Subsequently, Benattar proposed an apartment building for the Midtown site. But lawsuits from about 80 tenants who didn’t want to move stymied the plans. London Merchant paid some tenants more than $30,000 (more than $130,000 today) apiece to vacate, according to the New York Times. The project lost too much money and was ultimately abandoned.
“We bought at a time when we were considerably more optimistic about the future of New York than we are now,” Benattar told the Times in 1975. In the same interview, she railed against high real estate taxes and rent regulation. By that point, her office, which had 20 employees in 1971, had just six, the newspaper reported.
Today, 101 West 55th Street (at Sixth Avenue) is called Claridge’s and is a red-brick luxury rental with 160 one- to three-bedroom units, where rents start at $3,000 a month.
Second fiddle
Benattar, who divorced Jack in the early 1970s before marrying Schwartz, decamped for Toronto again.
There, she worked to assemble the high-profile downtown site for the Sun Life Centre office complex. Similar to her GM building endeavor, she had to clear out an old hotel, the Lord Simcoe Hotel, and purchase air rights. The office complex opened in 1984.
In the early 1980s, Benattar began intermittently working with longtime friend Paul Reichmann, whose development firm Olympia and York firm built Manhattan’s World Financial Center (now called Brookfield Place). Reichmann brought Benattar on as a consultant when he built London’s high-rise Canary Wharf financial district.

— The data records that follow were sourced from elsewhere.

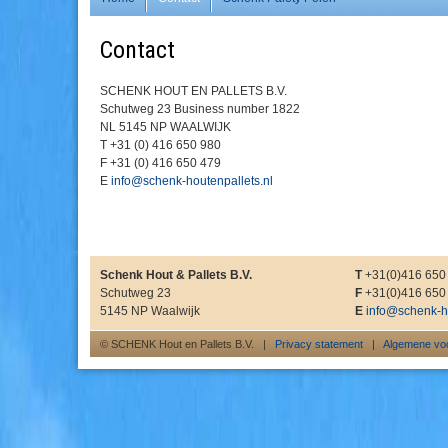
Contact
SCHENK HOUT EN PALLETS B.V.
Schutweg 23 Business number 1822
NL 5145 NP WAALWIJK
T +31 (0) 416 650 980
F +31 (0) 416 650 479
E
info@schenk-houtenpallets.nl
Schenk Hout & Pallets B.V.
T
+31(0)416 650
Schutweg 23
F
+31(0)416 650
5145 NP Waalwijk
E
info@schenk-ho
© SCHENK Hout en Pallets B.V. |
Privacy statement
|
Algemene vo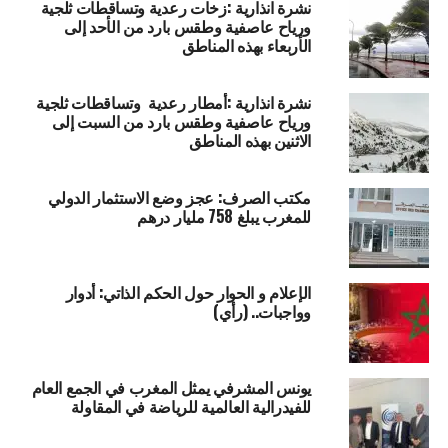
نشرة انذارية :زخات رعدية وتساقطات ثلجية
ورياح عاصفية وطقس بارد من الأحد إلى
الأربعاء بهذه المناطق
نشرة انذارية :أمطار رعدية وتساقطات ثلجية
ورياح عاصفية وطقس بارد من السبت إلى
الاثنين بهذه المناطق
مكتب الصرف: عجز وضع الاستثمار الدولي
للمغرب يبلغ 758 مليار درهم
الإعلام و الحوار حول الحكم الذاتي: أدوار
وواجبات.. (رأي)
يونس المشرفي يمثل المغرب في الجمع العام
للفيدرالية العالمية للرياضة في المقاولة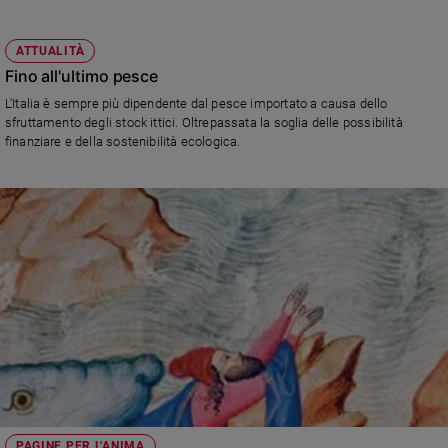
ATTUALITÀ
Fino all'ultimo pesce
L'Italia è sempre più dipendente dal pesce importato a causa dello
sfruttamento degli stock ittici. Oltrepassata la soglia delle possibilità
finanziare e della sostenibilità ecologica.
PAGINE PER L'ANIMA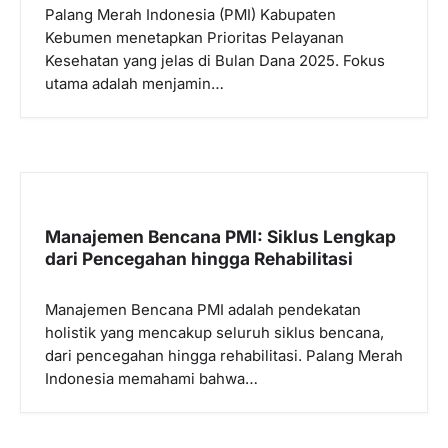
Palang Merah Indonesia (PMI) Kabupaten
Kebumen menetapkan Prioritas Pelayanan
Kesehatan yang jelas di Bulan Dana 2025. Fokus
utama adalah menjamin…
Manajemen Bencana PMI: Siklus Lengkap
dari Pencegahan hingga Rehabilitasi
Manajemen Bencana PMI adalah pendekatan
holistik yang mencakup seluruh siklus bencana,
dari pencegahan hingga rehabilitasi. Palang Merah
Indonesia memahami bahwa…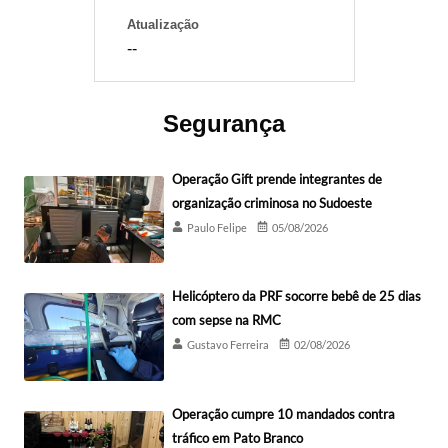
Atualização
--
Segurança
Operação Gift prende integrantes de
organização criminosa no Sudoeste
Paulo Felipe
05/08/2026
Helicóptero da PRF socorre bebê de 25 dias
com sepse na RMC
Gustavo Ferreira
02/08/2026
Operação cumpre 10 mandados contra
tráfico em Pato Branco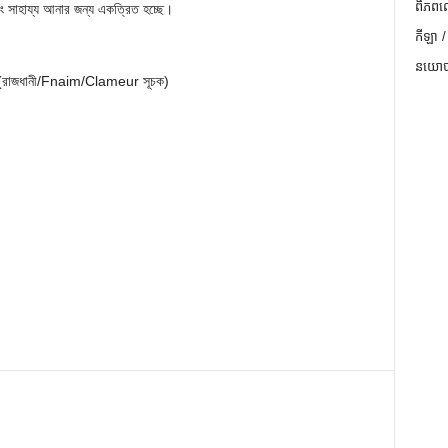
ពិភពល
 এবং সাহায্য আনার জন্য একত্রিত হচ্ছে।
កីឡា /
នយោបា
ড়া (রাজধানী/Fnaim/Clameur সূচক)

Eventually, Cecilia founded a firm called NIOT Investment Holdings — an acronym for “Now It’s Our Turn,” Simon, who would later join his mother at the firm, said Cecilia had grown tired of playing second fiddle at large corporations. The duo served as consultants, developed condos and invested in real estate until the early 1990s, when Simon bought out his mother’s share, he said. In New York, in addition to working with Sugar Hill, NIOT functions as a mortgage lender today.

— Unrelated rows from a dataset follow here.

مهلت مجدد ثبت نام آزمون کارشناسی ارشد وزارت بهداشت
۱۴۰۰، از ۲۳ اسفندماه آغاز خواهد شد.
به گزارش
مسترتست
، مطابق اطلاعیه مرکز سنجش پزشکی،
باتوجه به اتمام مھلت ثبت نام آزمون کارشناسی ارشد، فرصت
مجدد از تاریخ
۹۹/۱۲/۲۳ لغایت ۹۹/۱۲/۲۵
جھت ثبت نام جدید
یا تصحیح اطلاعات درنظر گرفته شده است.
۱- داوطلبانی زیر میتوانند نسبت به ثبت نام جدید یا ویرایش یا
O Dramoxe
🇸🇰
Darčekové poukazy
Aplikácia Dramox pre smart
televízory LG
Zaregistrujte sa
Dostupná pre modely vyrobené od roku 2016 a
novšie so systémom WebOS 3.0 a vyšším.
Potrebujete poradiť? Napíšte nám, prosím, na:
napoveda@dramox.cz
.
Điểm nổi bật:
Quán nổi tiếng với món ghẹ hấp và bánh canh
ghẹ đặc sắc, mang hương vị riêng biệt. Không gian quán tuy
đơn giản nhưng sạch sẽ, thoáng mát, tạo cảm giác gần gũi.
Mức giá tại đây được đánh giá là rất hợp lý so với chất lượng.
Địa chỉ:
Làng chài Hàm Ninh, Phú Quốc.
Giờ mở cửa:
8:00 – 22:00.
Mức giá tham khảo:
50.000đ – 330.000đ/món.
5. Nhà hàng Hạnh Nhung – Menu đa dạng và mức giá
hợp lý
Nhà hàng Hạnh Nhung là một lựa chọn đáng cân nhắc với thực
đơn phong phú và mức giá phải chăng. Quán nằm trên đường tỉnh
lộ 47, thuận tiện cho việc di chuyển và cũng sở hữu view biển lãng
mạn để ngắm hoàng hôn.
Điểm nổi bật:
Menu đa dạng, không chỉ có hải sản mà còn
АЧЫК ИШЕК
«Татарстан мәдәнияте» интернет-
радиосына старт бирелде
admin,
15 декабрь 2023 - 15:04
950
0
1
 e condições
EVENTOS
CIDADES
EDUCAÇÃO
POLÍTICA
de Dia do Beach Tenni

Around that time, Benattar began spending more time in Florida. Years later, en route from Florida to California, she suffered a heart attack on a plane, prompting it to make an emergency landing in Dallas, Simon said. She died there, on Dec. 10, 2003, at age 72, and is buried at Pardes Shalom Cemetery, in Maple, a Toronto suburb.
Oddly, no newspapers ran an obituary at the time, though that in many ways typified how Benattar lived her life, Simon said.
“She was very, very low-key, my mother,” Simon said, adding that just 25 people attended her funeral. “She never wanted recognition for all her accomplishments.”